# [Required work]
Report each line of the data that includes the word "shift".

Records excerpted from a collection:
BEGIN
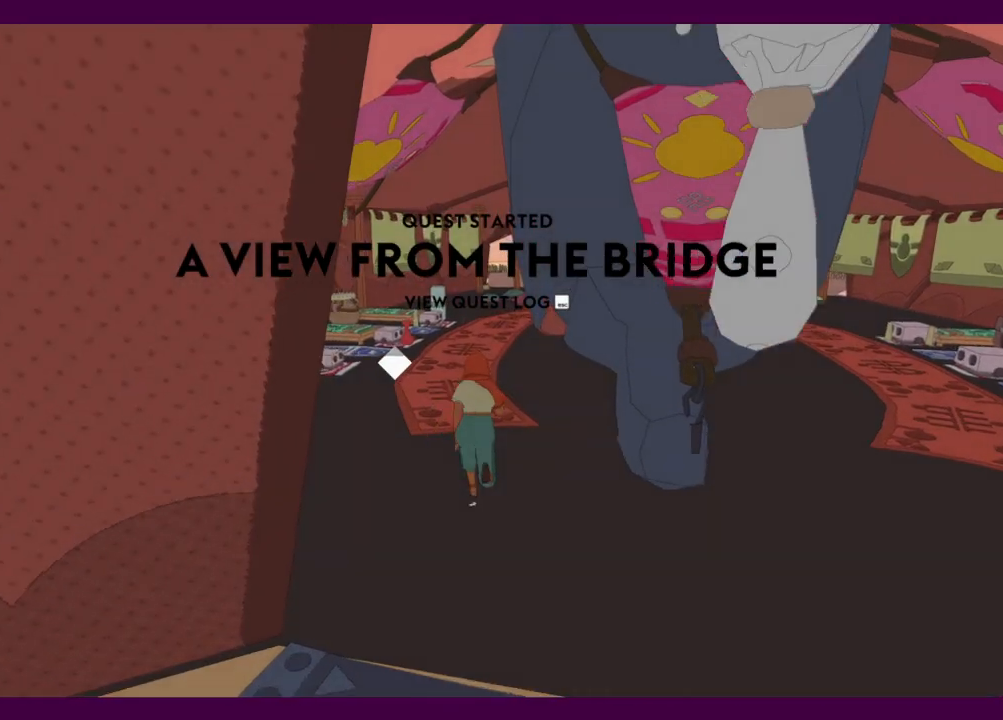
{"keys": ["shift", "w"], "mouse": [], "events": [[17, "shift", "up"], [67, "shift", "down"]]}
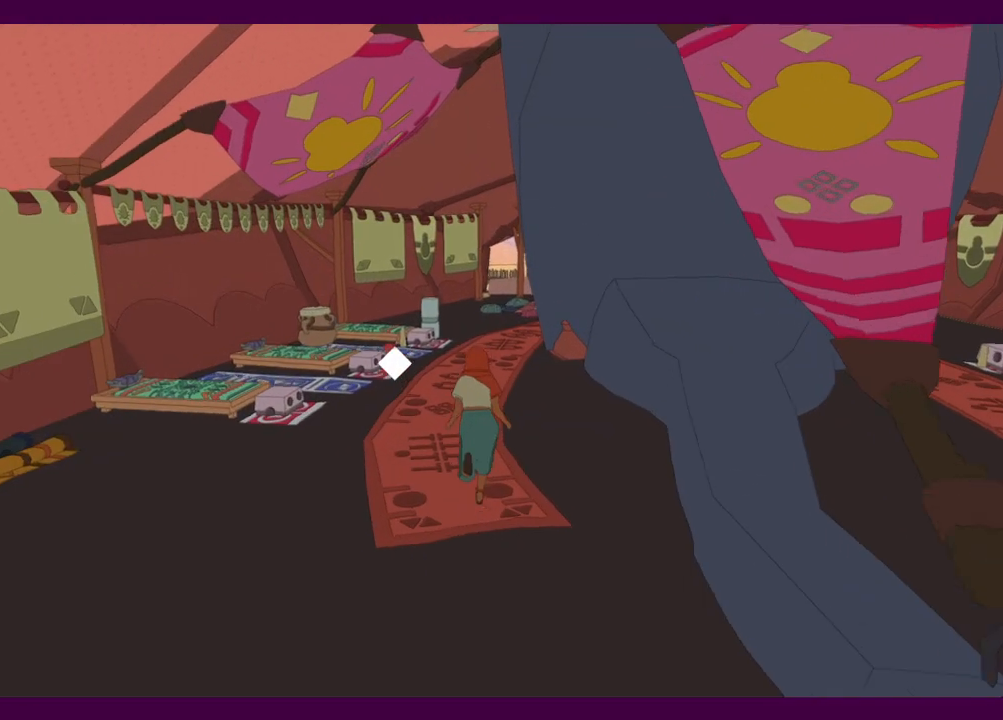
{"keys": ["shift", "w"], "mouse": [], "events": [[34, "shift", "up"], [267, "shift", "down"]]}
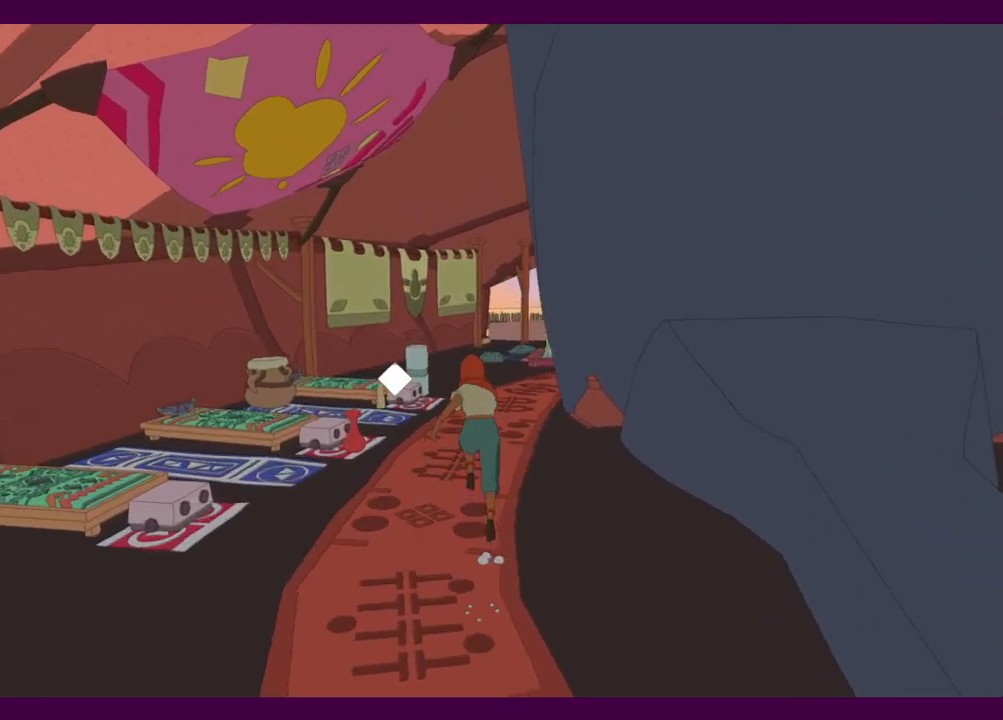
{"keys": ["shift", "w"], "mouse": [], "events": []}
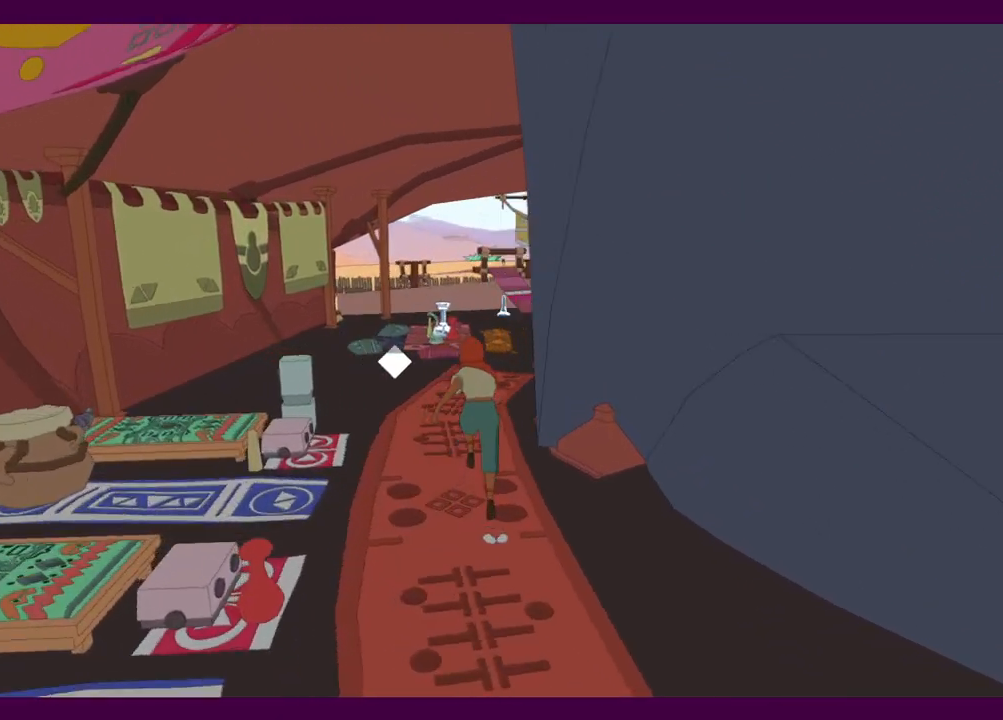
{"keys": ["shift", "w"], "mouse": [], "events": []}
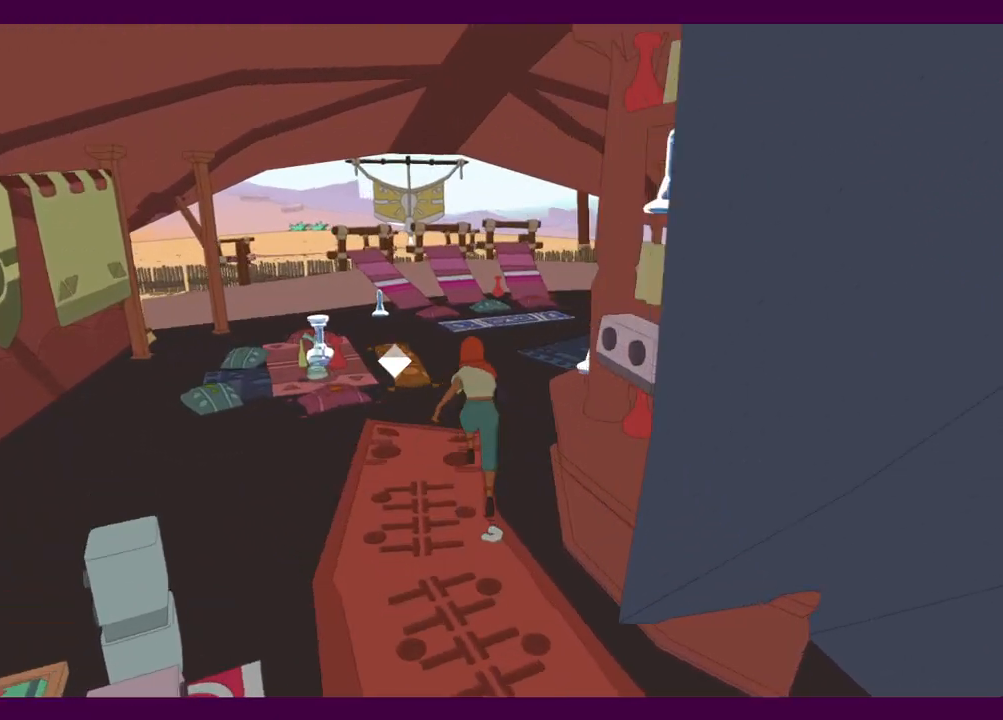
{"keys": ["w"], "mouse": [], "events": [[467, "shift", "up"]]}
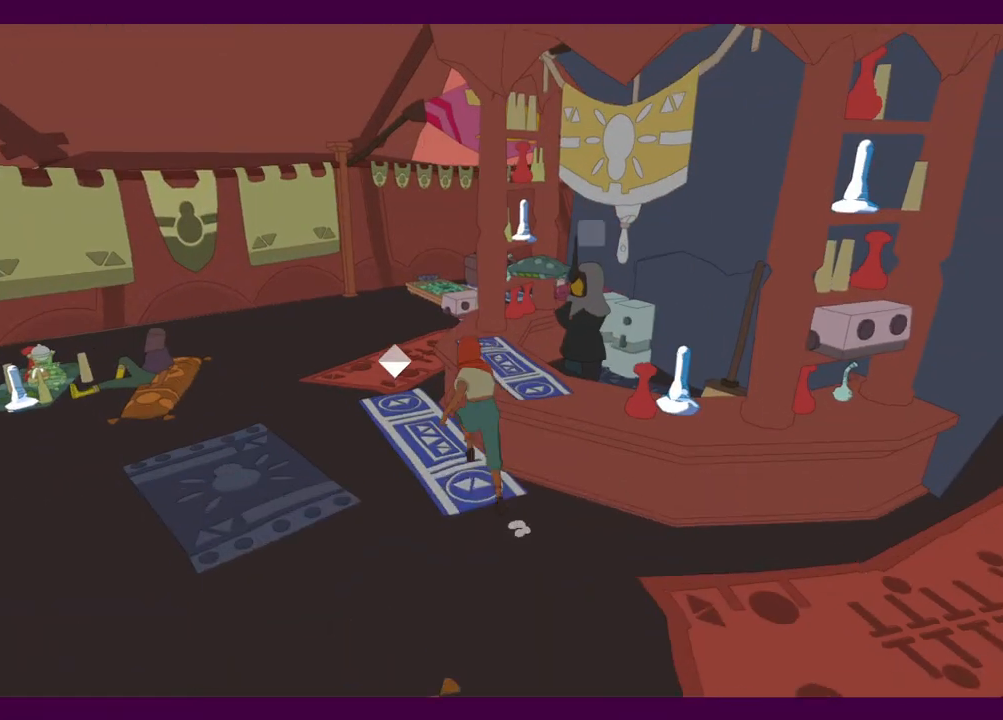
{"keys": ["e"], "mouse": ["left"], "events": [[50, "e", "down"], [50, "mouse_left", "down"], [100, "e", "up"], [100, "mouse_left", "up"], [100, "w", "up"], [200, "e", "down"], [200, "mouse_left", "down"], [234, "e", "up"], [284, "mouse_left", "up"], [334, "e", "down"], [334, "mouse_left", "down"], [384, "e", "up"], [434, "mouse_left", "up"], [467, "e", "down"], [467, "mouse_left", "down"]]}
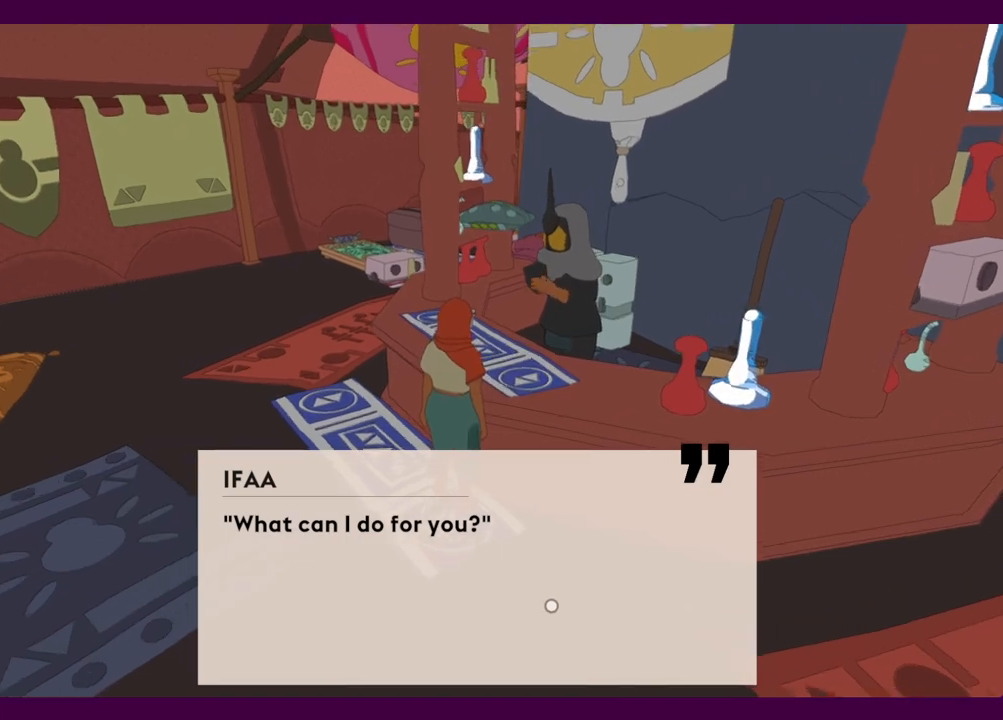
{"keys": [], "mouse": [], "events": [[67, "e", "up"], [67, "mouse_left", "up"], [117, "e", "down"], [117, "mouse_left", "down"], [167, "e", "up"], [200, "mouse_left", "up"], [250, "e", "down"], [250, "mouse_left", "down"], [300, "e", "up"], [350, "mouse_left", "up"], [400, "e", "down"], [400, "mouse_left", "down"], [434, "e", "up"], [484, "mouse_left", "up"]]}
END
# [Solution for this problem]
{"keys": ["shift", "w"], "mouse": [], "events": [[17, "shift", "up"], [67, "shift", "down"]]}
{"keys": ["shift", "w"], "mouse": [], "events": [[34, "shift", "up"], [267, "shift", "down"]]}
{"keys": ["shift", "w"], "mouse": [], "events": []}
{"keys": ["shift", "w"], "mouse": [], "events": []}
{"keys": ["w"], "mouse": [], "events": [[467, "shift", "up"]]}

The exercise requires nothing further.